Au-delà de son impuissance face aux tragédies qui endeuillent régulièrement la Méditerranée, l'Europe, via la refonte de sa politique de voisinage (PEV) s'efforce de mettre en place les outils au service d'une vision proactive et d'un avenir meilleur et partagé entre le nord et le sud du Mare Nostrum. Dans cette perspective, le rôle de l'Union pour la Méditerranée (UpM) va s'accroître dès 2016, et en particulier celui de son Secrétariat général. Voici pourquoi et comment.
De jour en jour et de mois en mois, la légitime focalisation médiatique sur les tragédies qui se succèdent en Méditerranée - guerres civiles, actes de terrorisme, exodes massifs et noyades de réfugiés... - induit logiquement le constat récurrent de l'impuissance européenne à peser sur la guerre et la paix dans la région.
De ce fait, l'attention se porte peu sur des événements moins « spectaculaires », mais dont l'objectif, de moyen et de long terme, est précisément de sortir du cycle infernal de la misère, des extrémismes et des guerres.
C'est dans cette perspective qu'il convient de considérer trois événements récents, assez peu médiatisés, mais qui semblent augurer d'une montée en capacité de l'Europe - associée à la plupart de ses partenaires méridionaux, autrement dit, de l'Union pour la Méditerranée (UpM) - à peser plus, à l'avenir, dans les affaires du Mare Nostrum. Ces trois événements, qui paraissent s'enchaîner comme les actes d'une scénographie sciemment pensée, sont : la Déclaration de Tanger du Dialogue 5+5*, le 7 octobre dernier ; l'annonce, à Bruxelles, de la refonte de la politique européenne de voisinage (PEV), le 11 novembre ; la réunion interministérielle « politique » au siège de l'UpM, à Barcelone, le 26 novembre. Et à ces trois événements faudra-t-il encore ajouter deux autres actes, dont l'histoire reste à écrire, mais dont la mise en œuvre est déjà en marche...
Acte I : la Déclaration de Tanger du Dialogue 5+5, le 7 octobre
Le Dialogue 5+5 rassemble depuis 1990 les pays de la Méditerranée occidentale autour d'un processus consultatif de coopération régionale, principalement axée sur les questions de sécurité et de coopération économique.

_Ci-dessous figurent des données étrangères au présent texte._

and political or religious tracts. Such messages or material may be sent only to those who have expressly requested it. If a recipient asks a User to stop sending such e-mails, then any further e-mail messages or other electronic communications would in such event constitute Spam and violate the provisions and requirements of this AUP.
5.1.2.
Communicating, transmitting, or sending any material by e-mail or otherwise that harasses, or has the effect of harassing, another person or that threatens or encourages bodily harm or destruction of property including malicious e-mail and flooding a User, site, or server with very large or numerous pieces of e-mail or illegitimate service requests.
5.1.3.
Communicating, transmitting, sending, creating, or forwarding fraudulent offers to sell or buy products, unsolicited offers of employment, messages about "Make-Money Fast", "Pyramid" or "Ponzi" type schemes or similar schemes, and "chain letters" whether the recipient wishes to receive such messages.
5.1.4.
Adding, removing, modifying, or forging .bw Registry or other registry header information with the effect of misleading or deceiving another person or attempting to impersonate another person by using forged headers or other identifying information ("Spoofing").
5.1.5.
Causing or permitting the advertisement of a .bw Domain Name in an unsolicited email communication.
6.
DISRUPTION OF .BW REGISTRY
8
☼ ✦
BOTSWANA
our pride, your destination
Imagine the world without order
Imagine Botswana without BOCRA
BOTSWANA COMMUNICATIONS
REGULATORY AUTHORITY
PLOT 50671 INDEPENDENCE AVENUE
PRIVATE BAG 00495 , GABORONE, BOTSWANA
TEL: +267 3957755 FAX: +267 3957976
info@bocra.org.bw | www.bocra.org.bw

Un temps quelque peu délaissé, le 5+5 a retrouvé un certain lustre au cours des ces toutes dernières années, et, étant une instance à caractère exclusivement consultatif, s'avère de ce fait bien utile pour lancer des ballons d'essai... C'est ce qui s'est passé le 7 octobre dernier, avec cette Déclaration de Tanger où les représentants des dix pays du Dialogue 5+5 soulignent en effet fortement la mission de l'UpM :
« Les ministres saluent le rôle moteur de l'Union pour la Méditerranée (UpM), unique enceinte de coopération rassemblant l'ensemble des pays méditerranéens, en tant que plateforme de dialogue et de partenariat, qui, sous l'impulsion de son Secrétaire général [l'ambassadeur marocain Fathallah Sijilmassi, ndlr], a su devenir une véritable "agence de projets » dont le but est de favoriser le potentiel d'intégration régionale et la cohésion des pays euro-méditerranéens », lit-on dans la Déclaration.
Cet hommage à la « véritable agence de projets » concrets qu'a su devenir l'UpM, c'est aussi une justice rendue à l'institution, dont le mandat n'a jamais été de se constituer en « Onu de la Méditerranée » qui aurait eu pour mission de réduire les conflits et de se mêler de géopolitique, voire de la politique intérieure des États - ce que ses détracteurs n'ont pas manqué de lui reprocher injustement, depuis sa création en 2008.
Outre ce satisfecit accordé à la « véritable agence de projets », la Déclaration de Tanger comporte déjà, dans sa seconde partie, les prémisses de l'élargissement du mandat du Secrétariat général :
« Les ministres s'accordent à conférer à l'UpM un rôle renforcé dans la future configuration de la PEV [Politique européenne de voisinage, ndlr] à travers un soutien accru de l'Union européenne aux projets labellisés [par l'UpM, ndlr], et plaident pour le renforcement des synergies et de l'esprit de complémentarité qui existent entre l'UpM et les différents processus de coopération régionale, en particulier, le Dialogue en Méditerranée Occidentale « 5+5 », l'AP-UpM**, l'ARLEM*** et la Fondation Anna Lindh****. »
Acte II : l'annonce la refonte de la politique de voisinage (PEV), à Bruxelles, le 18 novembre
La confirmation de ce mandat de l'UpM en voie de consolidation et d'élargissement aura été apportée par l'annonce de la refonte de la politique européenne de voisinage, à Bruxelles, le 18 novembre.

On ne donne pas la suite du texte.